I'm sending a number of DNA test kits to customers each day. The customers swab their cheeks to gather DNA and send back the kit for processing.
I have data about each test kit that has been sent for the past two years. The data includes the date it was sent, the state that it was sent to, and the date that it was received back (if it has been received).
We process each kit the day it is returned. I'm trying to forecast the number of kits that will be returned each day, looking forward 60 days, so I can staff accordingly for processing. Each state will process its own tests so I need to estimate the number of kits to be processed in each state for each of the next 60 days (3000 estimates updated daily).
Many customers return their kits within one week, but some take a few weeks, sometimes up to two months. Some never return their kits at all. (We can treat kits sent more than two months ago as if they will never be returned if it simplifies the problem.)

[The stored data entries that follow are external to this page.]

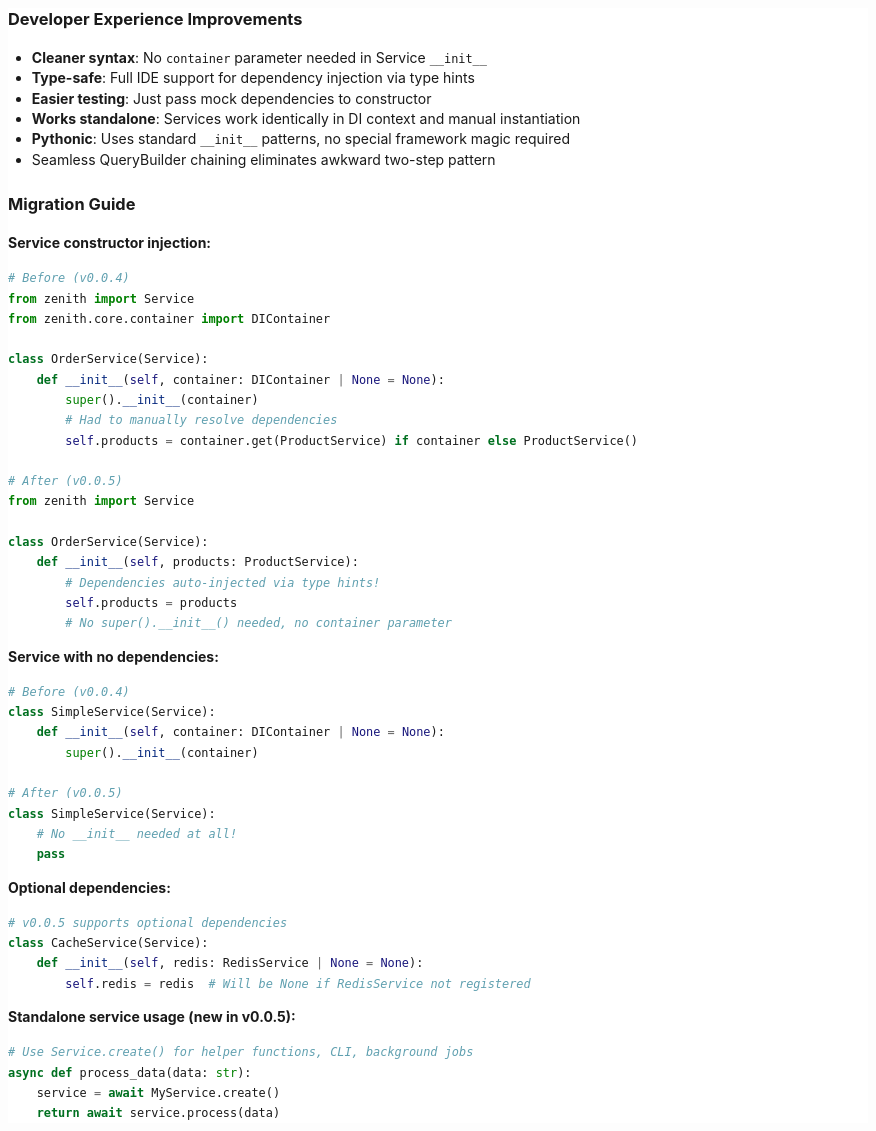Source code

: ### Developer Experience Improvements
- **Cleaner syntax**: No `container` parameter needed in Service `__init__`
- **Type-safe**: Full IDE support for dependency injection via type hints
- **Easier testing**: Just pass mock dependencies to constructor
- **Works standalone**: Services work identically in DI context and manual instantiation
- **Pythonic**: Uses standard `__init__` patterns, no special framework magic required
- Seamless QueryBuilder chaining eliminates awkward two-step pattern

### Migration Guide
**Service constructor injection:**
```python
# Before (v0.0.4)
from zenith import Service
from zenith.core.container import DIContainer

class OrderService(Service):
    def __init__(self, container: DIContainer | None = None):
        super().__init__(container)
        # Had to manually resolve dependencies
        self.products = container.get(ProductService) if container else ProductService()

# After (v0.0.5)
from zenith import Service

class OrderService(Service):
    def __init__(self, products: ProductService):
        # Dependencies auto-injected via type hints!
        self.products = products
        # No super().__init__() needed, no container parameter
```

**Service with no dependencies:**
```python
# Before (v0.0.4)
class SimpleService(Service):
    def __init__(self, container: DIContainer | None = None):
        super().__init__(container)

# After (v0.0.5)
class SimpleService(Service):
    # No __init__ needed at all!
    pass
```

**Optional dependencies:**
```python
# v0.0.5 supports optional dependencies
class CacheService(Service):
    def __init__(self, redis: RedisService | None = None):
        self.redis = redis  # Will be None if RedisService not registered
```

**Standalone service usage (new in v0.0.5):**
```python
# Use Service.create() for helper functions, CLI, background jobs
async def process_data(data: str):
    service = await MyService.create()
    return await service.process(data)
```

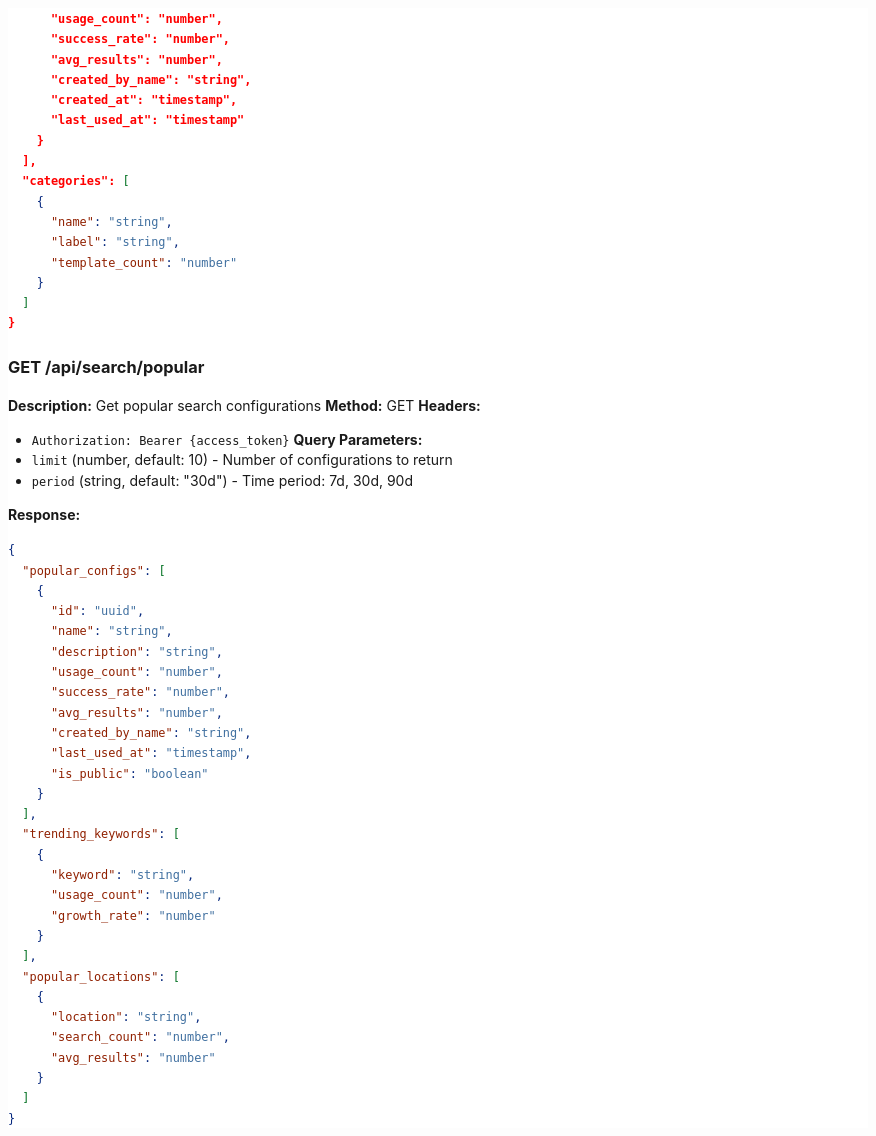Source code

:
 ```json
      "usage_count": "number",
      "success_rate": "number",
      "avg_results": "number",
      "created_by_name": "string",
      "created_at": "timestamp",
      "last_used_at": "timestamp"
    }
  ],
  "categories": [
    {
      "name": "string",
      "label": "string",
      "template_count": "number"
    }
  ]
}
```

### GET /api/search/popular
**Description:** Get popular search configurations
**Method:** GET
**Headers:**
- `Authorization: Bearer {access_token}`
**Query Parameters:**
- `limit` (number, default: 10) - Number of configurations to return
- `period` (string, default: "30d") - Time period: 7d, 30d, 90d

**Response:**
```json
{
  "popular_configs": [
    {
      "id": "uuid",
      "name": "string",
      "description": "string",
      "usage_count": "number",
      "success_rate": "number",
      "avg_results": "number",
      "created_by_name": "string",
      "last_used_at": "timestamp",
      "is_public": "boolean"
    }
  ],
  "trending_keywords": [
    {
      "keyword": "string",
      "usage_count": "number",
      "growth_rate": "number"
    }
  ],
  "popular_locations": [
    {
      "location": "string",
      "search_count": "number",
      "avg_results": "number"
    }
  ]
}
```
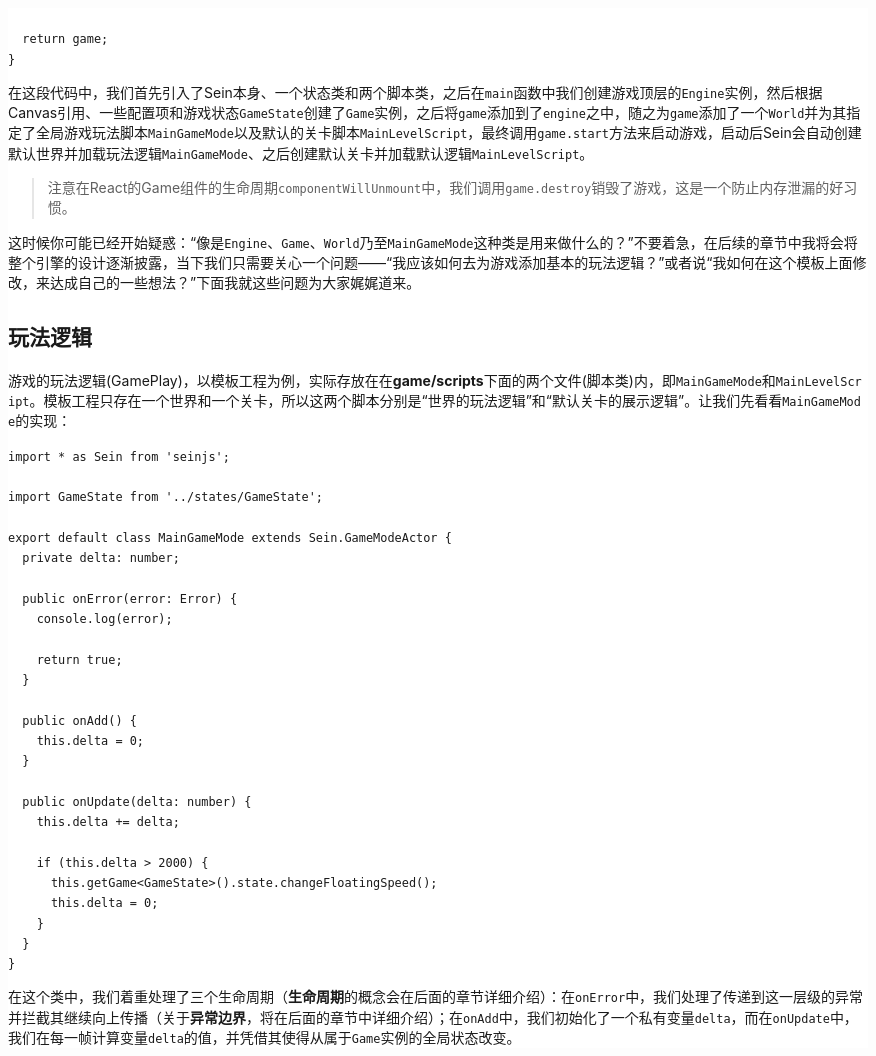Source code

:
 ```tsx

  return game;
}
```

在这段代码中，我们首先引入了Sein本身、一个状态类和两个脚本类，之后在`main`函数中我们创建游戏顶层的`Engine`实例，然后根据Canvas引用、一些配置项和游戏状态`GameState`创建了`Game`实例，之后将`game`添加到了`engine`之中，随之为`game`添加了一个`World`并为其指定了全局游戏玩法脚本`MainGameMode`以及默认的关卡脚本`MainLevelScript`，最终调用`game.start`方法来启动游戏，启动后Sein会自动创建默认世界并加载玩法逻辑`MainGameMode`、之后创建默认关卡并加载默认逻辑`MainLevelScript`。  

>注意在React的Game组件的生命周期`componentWillUnmount`中，我们调用`game.destroy`销毁了游戏，这是一个防止内存泄漏的好习惯。

这时候你可能已经开始疑惑：“像是`Engine`、`Game`、`World`乃至`MainGameMode`这种类是用来做什么的？”不要着急，在后续的章节中我将会将整个引擎的设计逐渐披露，当下我们只需要关心一个问题——“我应该如何去为游戏添加基本的玩法逻辑？”或者说“我如何在这个模板上面修改，来达成自己的一些想法？”下面我就这些问题为大家娓娓道来。

## 玩法逻辑

游戏的玩法逻辑(GamePlay)，以模板工程为例，实际存放在在**game/scripts**下面的两个文件(脚本类)内，即`MainGameMode`和`MainLevelScript`。模板工程只存在一个世界和一个关卡，所以这两个脚本分别是“世界的玩法逻辑”和“默认关卡的展示逻辑”。让我们先看看`MainGameMode`的实现：  

```tsx
import * as Sein from 'seinjs';

import GameState from '../states/GameState';

export default class MainGameMode extends Sein.GameModeActor {
  private delta: number;

  public onError(error: Error) {
    console.log(error);

    return true;
  }

  public onAdd() {
    this.delta = 0;
  }

  public onUpdate(delta: number) {
    this.delta += delta;

    if (this.delta > 2000) {
      this.getGame<GameState>().state.changeFloatingSpeed();
      this.delta = 0;
    }
  }
}

```

在这个类中，我们着重处理了三个生命周期（**生命周期**的概念会在后面的章节详细介绍）：在`onError`中，我们处理了传递到这一层级的异常并拦截其继续向上传播（关于**异常边界**，将在后面的章节中详细介绍）；在`onAdd`中，我们初始化了一个私有变量`delta`，而在`onUpdate`中，我们在每一帧计算变量`delta`的值，并凭借其使得从属于`Game`实例的全局状态改变。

We will update the forecasts each day. Forecasts far out are expected to be less reliable; most of the kits that will be processed in 60 days haven't been sent out or even ordered yet. Forecasts for dates within the next few days should be more reliable since we know how many kits are outstanding.
A confidence interval estimate, e.g. 30-50 kits at 80% confidence in NY on June 1, 2023, would be great, but a point estimate would be helpful too.
The data looks like this:
Sent,Returned,State
2023-01-02,2023-01-10,CA
2023-01-02,2023-01-15,NY
2023-01-04,NA,CA
What's a good way of modelling this problem?
I've been looking into using ARIMA on the number of kits returned each day, but not sure how to make the predictions factor in the number of sent, but not yet returned.
I also starting looking at Cox survival modeling, but I'm not clear on how to predict the number that would be returned each day.
Also thought about using multiple linear regression with 60 columns for number of kits sent 1 day ago, 2 days ago, etc, but not sure how to deal with the sparseness at we try to predict further and further out.